En ce qui concerne l’étendue de la liberté des parties à propos de la durée de la prescription, les clauses sont encadrées. En cas de réduction, la durée effective de la prescription doit être d’au moins un an. En cas d’allongement, le maximum est fixé à dix ans. Certaines questions restent posées comme celle de savoir si on peut supprimer une cause de suspension de la prescription ou une cause d’interruption prévue par la loi. Ex : est-ce qu’on peut prévoir que l’assignation n’interrompt pas la prescription ? Est-ce que les parties peuvent aménager le point de départ du délai de prescription ?

Pour l’instant, sur la suppression d’une cause de suspension ou d’interruption, les auteurs estiment que ce n’est pas possible car on ne peut pas défaire ce que la loi a prévu. Sur l’aménagement du point de départ de la prescription, la loi est silencieuse mais la doctrine dit qu’on pourra juste repousser le point de départ mais pas le rapprocher.

Cas d’exclusion de tout aménagement :

L’article 2254 exclue tout aménagement de la prescription pour les créances périodiques car on veutprotéger le débiteur. Les parties ne peuvent pas aménager la prescription des actions en paiement ou des actions en répétition des salaires, des arrérages de rente, pensions alimentaires, loyers, intérêts des sommes prêtées… De manière général, les parties ne peuvent pas aménager les actions en paiement de tout ce qui est payable par année, ou ce qui est payable à des termes périodiques plus courts que l’année.

Des textes spéciaux excluent aussi tout aménagement de la prescription entre les contrats concluent entre pro et consommateurs (article L218-1 code de la consommation). Idem pour les contrats d’assurance (article L114-3 du code des assurances) et pour les contrats de travail.

Données extraites d'une collection:
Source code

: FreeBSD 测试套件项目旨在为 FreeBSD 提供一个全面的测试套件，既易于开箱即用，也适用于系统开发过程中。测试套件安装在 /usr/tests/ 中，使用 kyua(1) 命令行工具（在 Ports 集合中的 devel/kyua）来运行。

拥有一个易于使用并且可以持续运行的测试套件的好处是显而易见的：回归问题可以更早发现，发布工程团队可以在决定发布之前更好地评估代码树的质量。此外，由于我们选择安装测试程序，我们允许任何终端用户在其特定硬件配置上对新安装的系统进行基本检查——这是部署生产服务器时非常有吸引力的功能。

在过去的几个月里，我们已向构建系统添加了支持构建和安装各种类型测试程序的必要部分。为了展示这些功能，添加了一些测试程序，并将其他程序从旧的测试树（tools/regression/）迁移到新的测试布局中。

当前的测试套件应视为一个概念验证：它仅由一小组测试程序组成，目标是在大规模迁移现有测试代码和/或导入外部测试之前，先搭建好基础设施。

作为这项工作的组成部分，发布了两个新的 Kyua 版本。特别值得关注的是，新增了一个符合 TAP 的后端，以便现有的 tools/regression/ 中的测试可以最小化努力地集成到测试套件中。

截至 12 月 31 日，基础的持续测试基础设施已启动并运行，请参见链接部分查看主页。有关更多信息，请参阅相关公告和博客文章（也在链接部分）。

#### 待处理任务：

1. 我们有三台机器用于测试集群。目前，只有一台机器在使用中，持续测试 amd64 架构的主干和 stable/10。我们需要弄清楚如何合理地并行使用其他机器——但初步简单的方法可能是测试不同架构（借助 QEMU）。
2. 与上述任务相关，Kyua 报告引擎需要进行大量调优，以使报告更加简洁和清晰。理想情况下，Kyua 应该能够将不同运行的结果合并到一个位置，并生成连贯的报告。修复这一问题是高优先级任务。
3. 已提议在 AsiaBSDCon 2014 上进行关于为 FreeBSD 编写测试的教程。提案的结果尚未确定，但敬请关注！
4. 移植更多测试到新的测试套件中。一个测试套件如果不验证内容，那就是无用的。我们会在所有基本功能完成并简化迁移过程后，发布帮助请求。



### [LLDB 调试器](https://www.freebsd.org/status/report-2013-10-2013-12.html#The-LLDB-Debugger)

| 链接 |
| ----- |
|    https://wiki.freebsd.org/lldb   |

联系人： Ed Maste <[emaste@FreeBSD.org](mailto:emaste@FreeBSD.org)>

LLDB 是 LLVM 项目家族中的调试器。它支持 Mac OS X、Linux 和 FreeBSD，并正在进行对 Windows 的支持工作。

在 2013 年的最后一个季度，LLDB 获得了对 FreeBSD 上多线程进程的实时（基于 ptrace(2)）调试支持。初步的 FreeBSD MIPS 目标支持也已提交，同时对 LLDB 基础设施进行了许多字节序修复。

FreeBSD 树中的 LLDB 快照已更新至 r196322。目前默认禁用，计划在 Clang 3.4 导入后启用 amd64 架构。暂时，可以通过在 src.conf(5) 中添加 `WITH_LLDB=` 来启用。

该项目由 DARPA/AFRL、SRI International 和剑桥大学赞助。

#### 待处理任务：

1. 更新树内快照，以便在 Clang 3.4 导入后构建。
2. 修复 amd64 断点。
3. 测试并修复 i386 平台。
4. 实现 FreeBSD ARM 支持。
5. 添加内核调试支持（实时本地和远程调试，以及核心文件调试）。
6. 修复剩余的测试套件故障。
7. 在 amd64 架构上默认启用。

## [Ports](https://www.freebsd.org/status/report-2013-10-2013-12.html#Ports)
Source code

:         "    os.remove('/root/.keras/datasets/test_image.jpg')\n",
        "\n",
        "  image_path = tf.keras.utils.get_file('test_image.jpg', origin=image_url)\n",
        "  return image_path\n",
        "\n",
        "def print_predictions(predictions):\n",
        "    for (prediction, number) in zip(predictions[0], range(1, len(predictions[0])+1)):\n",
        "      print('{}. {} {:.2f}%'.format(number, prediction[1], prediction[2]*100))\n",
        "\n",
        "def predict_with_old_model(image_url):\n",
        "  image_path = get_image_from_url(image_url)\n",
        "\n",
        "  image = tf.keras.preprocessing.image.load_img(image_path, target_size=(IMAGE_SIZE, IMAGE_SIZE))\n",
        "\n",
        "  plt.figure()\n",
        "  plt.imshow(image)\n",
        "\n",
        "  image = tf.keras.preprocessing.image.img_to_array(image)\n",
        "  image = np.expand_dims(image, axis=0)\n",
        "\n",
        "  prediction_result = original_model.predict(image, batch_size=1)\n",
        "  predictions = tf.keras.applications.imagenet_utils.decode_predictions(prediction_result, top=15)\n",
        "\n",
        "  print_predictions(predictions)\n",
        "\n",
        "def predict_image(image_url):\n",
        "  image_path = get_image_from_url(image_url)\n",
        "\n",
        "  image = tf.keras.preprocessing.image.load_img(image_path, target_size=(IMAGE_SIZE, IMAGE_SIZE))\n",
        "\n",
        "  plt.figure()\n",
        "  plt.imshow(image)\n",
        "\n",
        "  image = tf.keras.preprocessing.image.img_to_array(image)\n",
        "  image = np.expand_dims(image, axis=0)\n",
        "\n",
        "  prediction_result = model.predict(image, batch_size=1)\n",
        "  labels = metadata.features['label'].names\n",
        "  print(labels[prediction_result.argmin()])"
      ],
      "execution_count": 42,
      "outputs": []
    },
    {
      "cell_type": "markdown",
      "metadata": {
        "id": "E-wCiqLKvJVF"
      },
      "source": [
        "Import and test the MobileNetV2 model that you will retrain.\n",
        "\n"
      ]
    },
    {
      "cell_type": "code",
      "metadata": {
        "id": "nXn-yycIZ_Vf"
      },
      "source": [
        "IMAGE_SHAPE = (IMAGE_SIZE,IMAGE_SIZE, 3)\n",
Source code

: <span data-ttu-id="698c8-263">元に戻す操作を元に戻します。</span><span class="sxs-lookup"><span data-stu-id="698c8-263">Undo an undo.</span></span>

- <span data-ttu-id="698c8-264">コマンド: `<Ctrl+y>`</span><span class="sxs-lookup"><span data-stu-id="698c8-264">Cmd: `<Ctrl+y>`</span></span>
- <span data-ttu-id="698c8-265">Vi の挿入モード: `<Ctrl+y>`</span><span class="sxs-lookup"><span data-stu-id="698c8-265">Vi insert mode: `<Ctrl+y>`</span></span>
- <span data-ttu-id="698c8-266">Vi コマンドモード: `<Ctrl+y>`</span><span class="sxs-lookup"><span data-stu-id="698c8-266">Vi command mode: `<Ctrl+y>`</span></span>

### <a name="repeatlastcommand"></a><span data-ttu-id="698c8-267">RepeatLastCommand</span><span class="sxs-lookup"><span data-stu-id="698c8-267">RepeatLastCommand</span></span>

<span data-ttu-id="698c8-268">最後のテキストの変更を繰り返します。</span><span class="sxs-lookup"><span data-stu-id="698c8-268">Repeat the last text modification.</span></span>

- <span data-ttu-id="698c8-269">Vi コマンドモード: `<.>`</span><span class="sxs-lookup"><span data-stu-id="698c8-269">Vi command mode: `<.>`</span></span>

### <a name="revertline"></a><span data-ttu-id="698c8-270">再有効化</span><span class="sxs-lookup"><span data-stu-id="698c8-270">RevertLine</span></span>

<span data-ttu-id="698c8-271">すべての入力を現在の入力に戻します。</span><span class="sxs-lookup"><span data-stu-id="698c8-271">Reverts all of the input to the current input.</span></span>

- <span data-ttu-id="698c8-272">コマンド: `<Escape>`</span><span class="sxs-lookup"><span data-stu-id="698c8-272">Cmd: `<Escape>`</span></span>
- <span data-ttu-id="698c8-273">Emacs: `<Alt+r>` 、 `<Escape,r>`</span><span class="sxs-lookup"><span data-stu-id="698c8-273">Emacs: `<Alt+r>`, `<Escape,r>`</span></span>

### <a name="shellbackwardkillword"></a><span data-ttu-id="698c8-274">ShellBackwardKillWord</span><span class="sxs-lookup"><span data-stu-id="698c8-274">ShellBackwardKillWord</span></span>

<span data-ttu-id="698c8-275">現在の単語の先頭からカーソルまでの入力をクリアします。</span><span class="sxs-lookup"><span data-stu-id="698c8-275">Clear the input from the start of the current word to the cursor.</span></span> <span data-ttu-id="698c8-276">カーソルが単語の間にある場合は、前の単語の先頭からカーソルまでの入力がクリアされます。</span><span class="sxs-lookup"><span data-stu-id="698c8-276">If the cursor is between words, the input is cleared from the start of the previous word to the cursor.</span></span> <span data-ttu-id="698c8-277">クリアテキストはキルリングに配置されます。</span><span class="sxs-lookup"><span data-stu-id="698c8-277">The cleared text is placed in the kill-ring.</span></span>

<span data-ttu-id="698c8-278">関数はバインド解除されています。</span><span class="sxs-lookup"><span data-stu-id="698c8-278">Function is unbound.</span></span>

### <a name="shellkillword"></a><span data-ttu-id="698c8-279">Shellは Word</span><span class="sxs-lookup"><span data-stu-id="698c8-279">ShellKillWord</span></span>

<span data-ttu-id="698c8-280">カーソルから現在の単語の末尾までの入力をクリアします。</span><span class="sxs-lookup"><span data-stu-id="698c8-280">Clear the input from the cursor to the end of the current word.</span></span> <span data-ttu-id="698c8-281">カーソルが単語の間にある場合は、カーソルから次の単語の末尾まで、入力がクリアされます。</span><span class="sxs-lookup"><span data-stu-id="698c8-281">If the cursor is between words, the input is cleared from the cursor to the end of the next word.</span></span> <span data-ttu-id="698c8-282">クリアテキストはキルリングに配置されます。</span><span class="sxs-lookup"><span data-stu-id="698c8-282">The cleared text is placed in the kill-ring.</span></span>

• Travail demandé:
Poursuivez le texte sur l'aménagement conventionnel de la prescription à partir de sa dernière phrase.

• Corrigé:
Il existe une omission : le délai de prescription en matière de dommages corporels n’est pas visé par l’exclusion. Mais le juge peut en décider autrement.

C. Le déroulement du délai :

1. Computation du délai :

a. Le point de départ du délai :

L’art. 2224 article fixe le point de départ de la prescription au jour où le titulaire du droit a connu ou aurait dû connaitre les faits lui permettant de l’exercer. C’est donc la date de la connaissance réelle ou supposée des faits permettant d’agir en justice qui fait courir le délai de prescription. On est en présence d’un point de départ subjectif ou point de départ glissant car appréciation in concreto de la connaissance.

La solution repose sur l’idée que la prescription ne peut pas courir contre celui qui ne peut pas agir.

En droit des obligations, ce point de départ subjectif n’a pas une réelle utilité car souvent c’est la date d’exigibilité de l’obligation qui va faire courir la prescription : délai objectif. La jurisprudence décide que la prescription commence à courir au jour où l’obligation est exigible. Mais la connaissance d’un fait par le créancier peut être prise en compte pour faire courir le point de départ du délai. Ex : dans un contrat d’assurance, l’assuré ne pourra déclarer le sinistre à son assureur qu’à partir du moment où il a eu connaissance du sinistre.

Idem en matière d’assurance vie : les droits du bénéficiaire naissent dans son patrimoine dès le décès du souscripteur mais il faut informer le bénéficiaire du décès et parfois, le bénéficiaire n’est pas au courant qu’il est bénéficiaire de l’assurance vie. Donc le délai ne commence à courir qu’à compter de la connaissance du décès ou de la connaissance de son droit au K.

Points de départ subjectifs prévus par des textes spéciaux :

Quand un contractant est victime d’un vice du consentement, le code civil (article 1144) prévoit que la prescription ne court qu’à compter du jour où le vice du consentement a été découvert.

En cas de vice caché, le délai de prescription de 2 ans ne court qu’à compter du jour de la découverte du vice (article 1648 alinéa 1er).

En cas de sinistre, le délai ne court qu’à compter du jour où l’assuré a eu connaissance du sinistre (article L1114-1 code des assurances).

Points de départ objectifs prévus par des textes spéciaux : le délai court à compter de la consolidation du dommage en cas de dommage corporel (article 2226), pour les actions en responsabilité diligentées contre les professionnels ou les établissements de santé.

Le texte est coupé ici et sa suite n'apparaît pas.